Cable: hanging on by a thread


Autumn Towe

Cable is becoming history as streaming services steal the spotlight. What does this say about our society?

Autumn Towe, Staff Writer

Since the beginning of TV, cable has been what is making Hollywood the most money. However, the convenience of 24-hour TV has lost its appeal, and the increasing number of streaming services have stolen the spotlight. This novel idea of watching whatever you want, whenever you want has won over the hearts of many TV watchers. 

The minor changes in our society are what transform us into new people, hardly recognizable from generations before. In past days, most entertainment, work and rewards have taken time and patience. Fighting boredom took more than a device, but an imagination. Food was not merely an item on the shelf at your local grocery store, but a season’s worth of tending to crops. In today’s world, instant gratification has stolen the art and beauty of waiting. In this new realm of streaming, waiting seems to be a ridiculous task that should just not have to be done. Watching an entire season in one sitting is the new norm, instead of coming back every Tuesday at 7 to watch the next episode of your favorite show.

However, this gradual fade of cable could be shedding light on the ever intentional management of our time. Some of the only people I know who still watch cable regularly are my grandparents who, every night after dinner, turn on the TV to their favorite station and watch mindlessly until they fall asleep. Does streaming allow watchers to be more intentional? Are we becoming more self-aware, not allowing ourselves to mindlessly watch TV we are not even interested in? 

Maybe our mode of entertainment opens eyes to what strengths and weaknesses we have. Maybe you are intentionally impatient, watching episode after episode on Amazon Prime. Or maybe, your patience leads you to be a little more intentional in your TV watching habits. This dual outcome is in the hands of all TV watchers. Streaming can be the end of unintentional watching or the start of nasty habits of inpatients. Will you cut the thread letting cable TV fall into the abyss of history, or will you repair the brittle strand connecting it to our society?

**INSTRUCTIONS**
**1.** Decide whether each statement agrees with the piece on cable TV: (a) the writer's grandparents watch cable each night after dinner; (b) cable only recently became Hollywood's biggest earner; (c) watching an entire season in one sitting is called the new norm. For each, answer yes or no and quote the deciding words.
**2.** Print the stretch of the piece on cable TV from "Maybe our mode" through "to our society?", word for word.
The data that comes next plays no part in this work.

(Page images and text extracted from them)
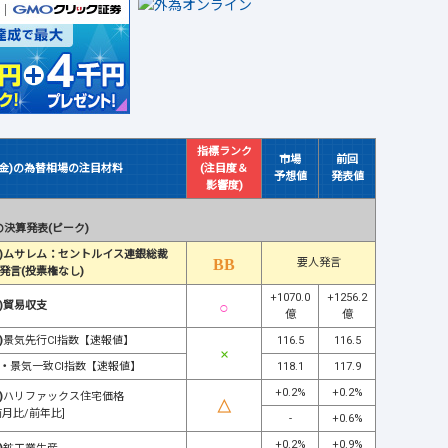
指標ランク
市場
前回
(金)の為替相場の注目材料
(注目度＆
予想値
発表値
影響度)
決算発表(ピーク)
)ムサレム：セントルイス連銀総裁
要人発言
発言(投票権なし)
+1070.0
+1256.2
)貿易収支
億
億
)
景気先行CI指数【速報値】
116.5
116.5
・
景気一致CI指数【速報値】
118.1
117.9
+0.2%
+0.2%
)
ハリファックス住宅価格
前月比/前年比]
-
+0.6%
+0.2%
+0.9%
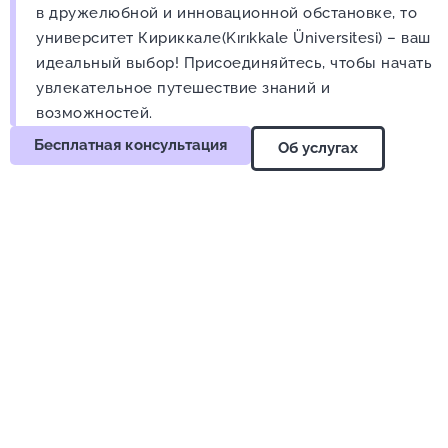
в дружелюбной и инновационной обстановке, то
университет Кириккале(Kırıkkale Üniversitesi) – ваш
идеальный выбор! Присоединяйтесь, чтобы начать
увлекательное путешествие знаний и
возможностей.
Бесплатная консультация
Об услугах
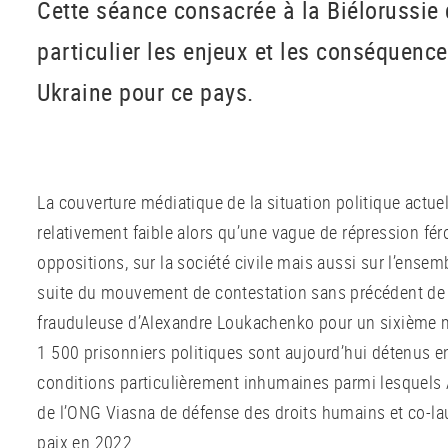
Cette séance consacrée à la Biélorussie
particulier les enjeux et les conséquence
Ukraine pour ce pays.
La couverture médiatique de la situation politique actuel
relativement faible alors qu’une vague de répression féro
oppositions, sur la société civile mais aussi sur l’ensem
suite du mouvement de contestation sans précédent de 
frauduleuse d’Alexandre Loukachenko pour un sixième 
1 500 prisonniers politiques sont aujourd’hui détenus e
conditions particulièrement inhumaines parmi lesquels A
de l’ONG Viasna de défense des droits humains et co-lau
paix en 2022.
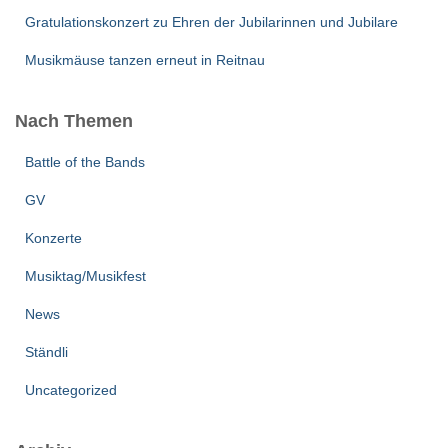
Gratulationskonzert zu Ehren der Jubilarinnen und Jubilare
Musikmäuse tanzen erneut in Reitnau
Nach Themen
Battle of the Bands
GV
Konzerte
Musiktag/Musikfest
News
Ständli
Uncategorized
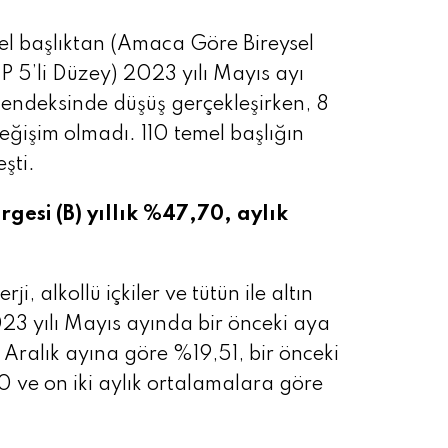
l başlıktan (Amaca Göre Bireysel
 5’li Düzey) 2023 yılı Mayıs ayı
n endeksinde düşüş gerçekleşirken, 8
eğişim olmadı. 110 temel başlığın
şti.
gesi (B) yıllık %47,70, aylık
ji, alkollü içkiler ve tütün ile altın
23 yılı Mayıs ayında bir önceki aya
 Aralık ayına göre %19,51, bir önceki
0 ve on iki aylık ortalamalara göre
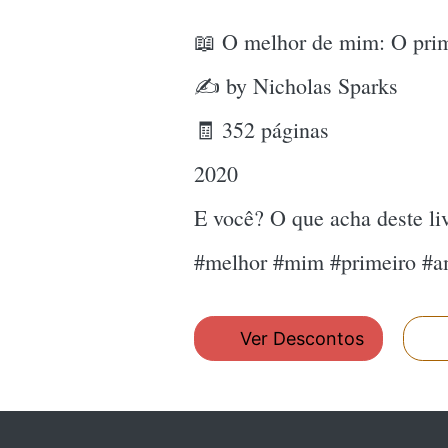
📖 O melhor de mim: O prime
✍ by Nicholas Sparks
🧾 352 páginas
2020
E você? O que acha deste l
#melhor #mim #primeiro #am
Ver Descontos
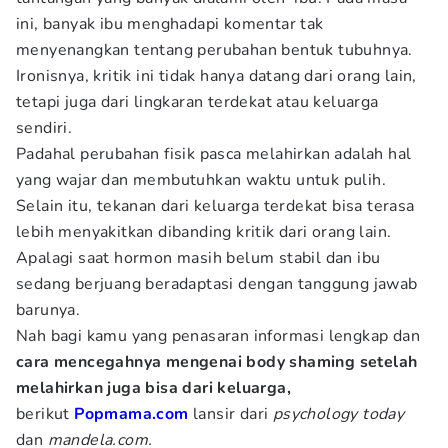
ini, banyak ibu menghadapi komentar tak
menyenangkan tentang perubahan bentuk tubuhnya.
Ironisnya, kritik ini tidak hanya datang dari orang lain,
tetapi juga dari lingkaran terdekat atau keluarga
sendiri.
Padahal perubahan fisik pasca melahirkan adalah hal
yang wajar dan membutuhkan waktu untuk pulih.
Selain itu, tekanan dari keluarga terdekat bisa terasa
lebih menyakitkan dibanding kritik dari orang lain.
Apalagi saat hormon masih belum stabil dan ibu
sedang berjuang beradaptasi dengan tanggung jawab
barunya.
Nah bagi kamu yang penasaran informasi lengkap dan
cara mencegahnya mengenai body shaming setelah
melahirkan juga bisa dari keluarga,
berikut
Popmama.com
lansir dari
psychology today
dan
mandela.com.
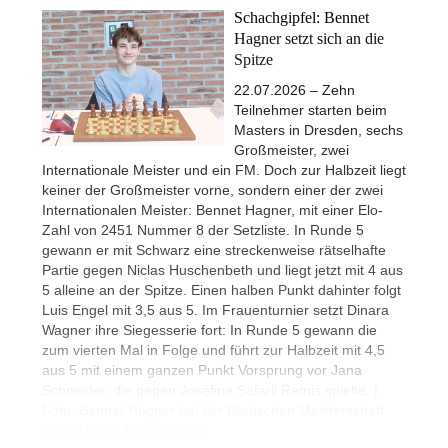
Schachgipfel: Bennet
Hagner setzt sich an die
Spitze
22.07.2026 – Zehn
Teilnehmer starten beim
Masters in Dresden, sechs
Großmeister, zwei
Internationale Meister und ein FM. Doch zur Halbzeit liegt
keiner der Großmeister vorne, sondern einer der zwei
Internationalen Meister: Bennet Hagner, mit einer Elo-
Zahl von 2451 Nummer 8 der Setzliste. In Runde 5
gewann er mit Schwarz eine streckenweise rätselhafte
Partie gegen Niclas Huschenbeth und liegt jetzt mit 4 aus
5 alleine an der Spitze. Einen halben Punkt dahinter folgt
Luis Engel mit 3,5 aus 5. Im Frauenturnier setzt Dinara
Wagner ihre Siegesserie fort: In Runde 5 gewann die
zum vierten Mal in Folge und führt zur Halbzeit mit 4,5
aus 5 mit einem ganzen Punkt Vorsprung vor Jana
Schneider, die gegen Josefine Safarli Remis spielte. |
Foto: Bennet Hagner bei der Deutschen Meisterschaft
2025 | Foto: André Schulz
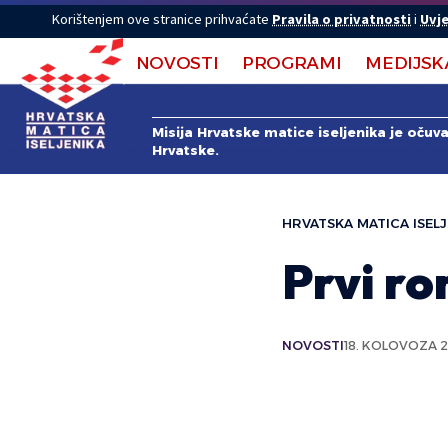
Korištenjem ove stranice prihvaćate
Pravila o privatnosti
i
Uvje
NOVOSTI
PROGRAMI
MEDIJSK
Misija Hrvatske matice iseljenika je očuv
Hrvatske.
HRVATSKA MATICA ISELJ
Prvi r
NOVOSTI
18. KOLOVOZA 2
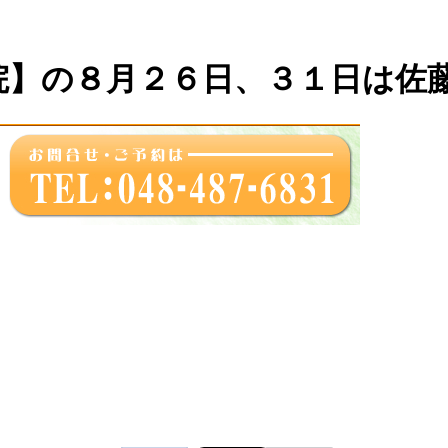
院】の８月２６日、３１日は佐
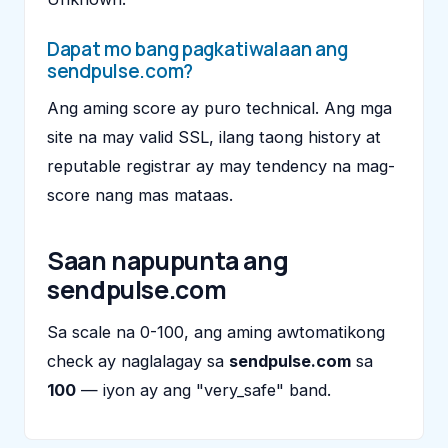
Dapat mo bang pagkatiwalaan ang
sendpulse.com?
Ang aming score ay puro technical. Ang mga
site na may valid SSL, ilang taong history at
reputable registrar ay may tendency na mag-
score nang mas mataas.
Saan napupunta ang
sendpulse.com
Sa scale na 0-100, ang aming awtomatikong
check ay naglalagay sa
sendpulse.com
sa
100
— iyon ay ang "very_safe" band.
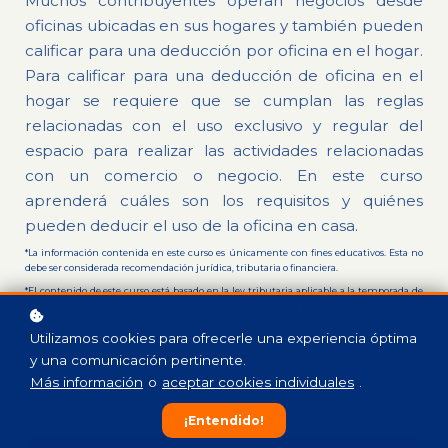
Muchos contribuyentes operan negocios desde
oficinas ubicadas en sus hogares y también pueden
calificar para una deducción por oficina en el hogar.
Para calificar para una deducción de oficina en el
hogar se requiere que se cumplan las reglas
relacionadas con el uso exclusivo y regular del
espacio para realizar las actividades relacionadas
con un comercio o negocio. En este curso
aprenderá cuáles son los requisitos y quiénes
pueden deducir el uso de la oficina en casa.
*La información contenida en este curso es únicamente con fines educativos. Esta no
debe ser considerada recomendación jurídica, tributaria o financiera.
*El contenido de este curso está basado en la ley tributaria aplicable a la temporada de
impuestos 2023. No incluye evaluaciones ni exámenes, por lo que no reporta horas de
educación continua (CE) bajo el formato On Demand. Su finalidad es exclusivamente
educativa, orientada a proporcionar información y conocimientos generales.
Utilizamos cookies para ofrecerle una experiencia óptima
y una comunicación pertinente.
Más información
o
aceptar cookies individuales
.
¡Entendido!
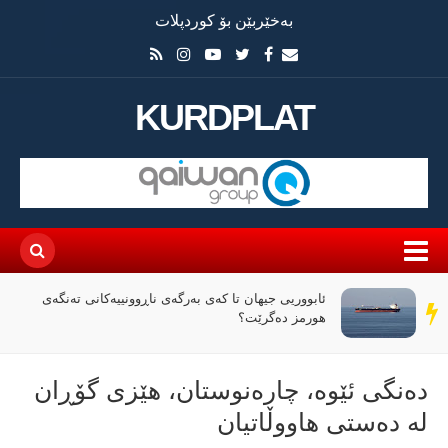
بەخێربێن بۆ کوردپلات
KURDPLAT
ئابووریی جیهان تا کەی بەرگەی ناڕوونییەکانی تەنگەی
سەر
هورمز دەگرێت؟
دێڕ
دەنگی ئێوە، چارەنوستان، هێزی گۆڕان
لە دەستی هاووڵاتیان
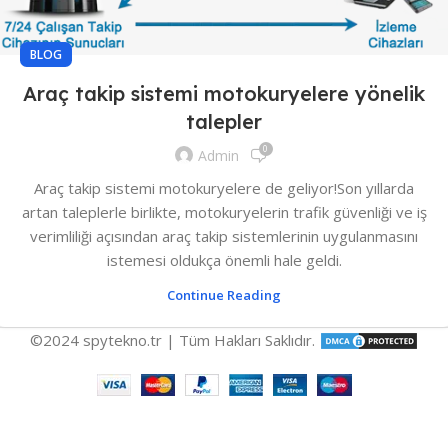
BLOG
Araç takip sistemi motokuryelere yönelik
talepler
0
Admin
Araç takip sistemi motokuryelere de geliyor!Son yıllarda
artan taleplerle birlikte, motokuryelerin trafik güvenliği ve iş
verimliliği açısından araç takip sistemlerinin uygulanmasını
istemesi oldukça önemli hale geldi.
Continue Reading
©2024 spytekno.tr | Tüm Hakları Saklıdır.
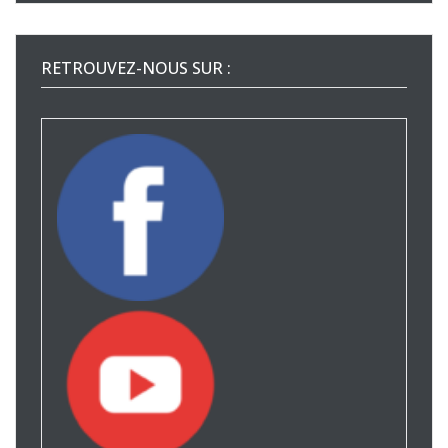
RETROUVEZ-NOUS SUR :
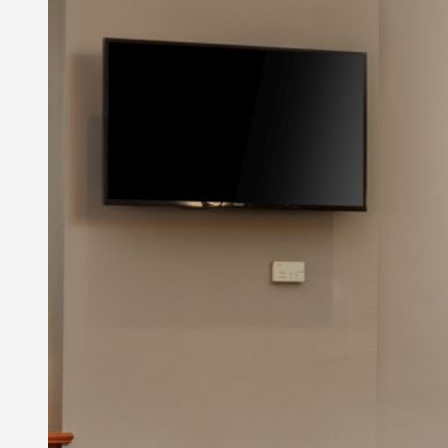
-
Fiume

**ANSWERS**
**1.**
(a) Yes: "every night after dinner, turn on the TV to their favorite station and watch mindlessly until they fall asleep"
(b) No: "Since the beginning of TV, cable has been what is making Hollywood the most money."
(c) Yes: "Watching an entire season in one sitting is the new norm"

**2.**
Maybe our mode of entertainment opens eyes to what strengths and weaknesses we have. Maybe you are intentionally impatient, watching episode after episode on Amazon Prime. Or maybe, your patience leads you to be a little more intentional in your TV watching habits. This dual outcome is in the hands of all TV watchers. Streaming can be the end of unintentional watching or the start of nasty habits of inpatients. Will you cut the thread letting cable TV fall into the abyss of history, or will you repair the brittle strand connecting it to our society?